Extracted data entries
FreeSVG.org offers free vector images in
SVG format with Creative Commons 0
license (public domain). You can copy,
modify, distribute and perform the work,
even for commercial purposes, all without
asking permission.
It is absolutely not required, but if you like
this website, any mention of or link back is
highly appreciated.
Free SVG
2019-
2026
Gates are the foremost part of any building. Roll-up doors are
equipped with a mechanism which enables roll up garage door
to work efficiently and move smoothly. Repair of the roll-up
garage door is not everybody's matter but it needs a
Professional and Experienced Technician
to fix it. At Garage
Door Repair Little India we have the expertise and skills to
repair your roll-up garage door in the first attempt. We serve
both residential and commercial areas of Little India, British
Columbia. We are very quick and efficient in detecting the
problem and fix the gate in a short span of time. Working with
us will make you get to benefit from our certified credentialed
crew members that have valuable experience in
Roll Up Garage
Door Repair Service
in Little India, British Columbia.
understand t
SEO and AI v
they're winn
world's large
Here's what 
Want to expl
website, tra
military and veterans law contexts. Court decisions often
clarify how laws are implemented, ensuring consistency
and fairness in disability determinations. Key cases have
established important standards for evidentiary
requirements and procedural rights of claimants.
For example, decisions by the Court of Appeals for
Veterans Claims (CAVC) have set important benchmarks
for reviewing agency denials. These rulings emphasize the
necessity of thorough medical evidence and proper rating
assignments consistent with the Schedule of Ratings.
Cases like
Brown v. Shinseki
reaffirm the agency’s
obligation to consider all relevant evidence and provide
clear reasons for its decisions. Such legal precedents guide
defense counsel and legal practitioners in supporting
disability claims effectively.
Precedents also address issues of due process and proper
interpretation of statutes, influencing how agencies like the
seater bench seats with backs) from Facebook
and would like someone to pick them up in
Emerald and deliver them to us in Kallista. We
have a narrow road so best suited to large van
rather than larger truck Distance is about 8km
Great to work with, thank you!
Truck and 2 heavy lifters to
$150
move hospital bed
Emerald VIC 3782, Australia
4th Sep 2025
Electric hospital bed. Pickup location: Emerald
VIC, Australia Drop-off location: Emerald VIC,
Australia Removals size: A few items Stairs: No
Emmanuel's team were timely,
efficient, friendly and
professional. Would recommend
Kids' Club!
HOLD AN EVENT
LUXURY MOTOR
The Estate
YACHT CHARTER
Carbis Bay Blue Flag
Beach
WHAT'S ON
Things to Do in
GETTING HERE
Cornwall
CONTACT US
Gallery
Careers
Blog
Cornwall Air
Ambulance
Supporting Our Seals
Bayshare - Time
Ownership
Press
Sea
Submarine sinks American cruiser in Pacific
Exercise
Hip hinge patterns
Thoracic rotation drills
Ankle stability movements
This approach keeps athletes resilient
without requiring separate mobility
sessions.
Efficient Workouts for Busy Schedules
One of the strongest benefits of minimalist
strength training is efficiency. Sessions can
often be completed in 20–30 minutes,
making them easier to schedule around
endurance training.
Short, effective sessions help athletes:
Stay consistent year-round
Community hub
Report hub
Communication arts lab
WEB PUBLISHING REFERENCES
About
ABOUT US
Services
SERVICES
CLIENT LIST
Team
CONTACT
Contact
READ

Job item:
Transcribe every line of the data above verbatim, keeping the original order and line breaks.

Response to the task:
FreeSVG.org offers free vector images in
SVG format with Creative Commons 0
license (public domain). You can copy,
modify, distribute and perform the work,
even for commercial purposes, all without
asking permission.
It is absolutely not required, but if you like
this website, any mention of or link back is
highly appreciated.
Free SVG
2019-
2026
Gates are the foremost part of any building. Roll-up doors are
equipped with a mechanism which enables roll up garage door
to work efficiently and move smoothly. Repair of the roll-up
garage door is not everybody's matter but it needs a
Professional and Experienced Technician
to fix it. At Garage
Door Repair Little India we have the expertise and skills to
repair your roll-up garage door in the first attempt. We serve
both residential and commercial areas of Little India, British
Columbia. We are very quick and efficient in detecting the
problem and fix the gate in a short span of time. Working with
us will make you get to benefit from our certified credentialed
crew members that have valuable experience in
Roll Up Garage
Door Repair Service
in Little India, British Columbia.
understand t
SEO and AI v
they're winn
world's large
Here's what 
Want to expl
website, tra
military and veterans law contexts. Court decisions often
clarify how laws are implemented, ensuring consistency
and fairness in disability determinations. Key cases have
established important standards for evidentiary
requirements and procedural rights of claimants.
For example, decisions by the Court of Appeals for
Veterans Claims (CAVC) have set important benchmarks
for reviewing agency denials. These rulings emphasize the
necessity of thorough medical evidence and proper rating
assignments consistent with the Schedule of Ratings.
Cases like
Brown v. Shinseki
reaffirm the agency’s
obligation to consider all relevant evidence and provide
clear reasons for its decisions. Such legal precedents guide
defense counsel and legal practitioners in supporting
disability claims effectively.
Precedents also address issues of due process and proper
interpretation of statutes, influencing how agencies like the
seater bench seats with backs) from Facebook
and would like someone to pick them up in
Emerald and deliver them to us in Kallista. We
have a narrow road so best suited to large van
rather than larger truck Distance is about 8km
Great to work with, thank you!
Truck and 2 heavy lifters to
$150
move hospital bed
Emerald VIC 3782, Australia
4th Sep 2025
Electric hospital bed. Pickup location: Emerald
VIC, Australia Drop-off location: Emerald VIC,
Australia Removals size: A few items Stairs: No
Emmanuel's team were timely,
efficient, friendly and
professional. Would recommend
Kids' Club!
HOLD AN EVENT
LUXURY MOTOR
The Estate
YACHT CHARTER
Carbis Bay Blue Flag
Beach
WHAT'S ON
Things to Do in
GETTING HERE
Cornwall
CONTACT US
Gallery
Careers
Blog
Cornwall Air
Ambulance
Supporting Our Seals
Bayshare - Time
Ownership
Press
Sea
Submarine sinks American cruiser in Pacific
Exercise
Hip hinge patterns
Thoracic rotation drills
Ankle stability movements
This approach keeps athletes resilient
without requiring separate mobility
sessions.
Efficient Workouts for Busy Schedules
One of the strongest benefits of minimalist
strength training is efficiency. Sessions can
often be completed in 20–30 minutes,
making them easier to schedule around
endurance training.
Short, effective sessions help athletes:
Stay consistent year-round
Community hub
Report hub
Communication arts lab
WEB PUBLISHING REFERENCES
About
ABOUT US
Services
SERVICES
CLIENT LIST
Team
CONTACT
Contact
READ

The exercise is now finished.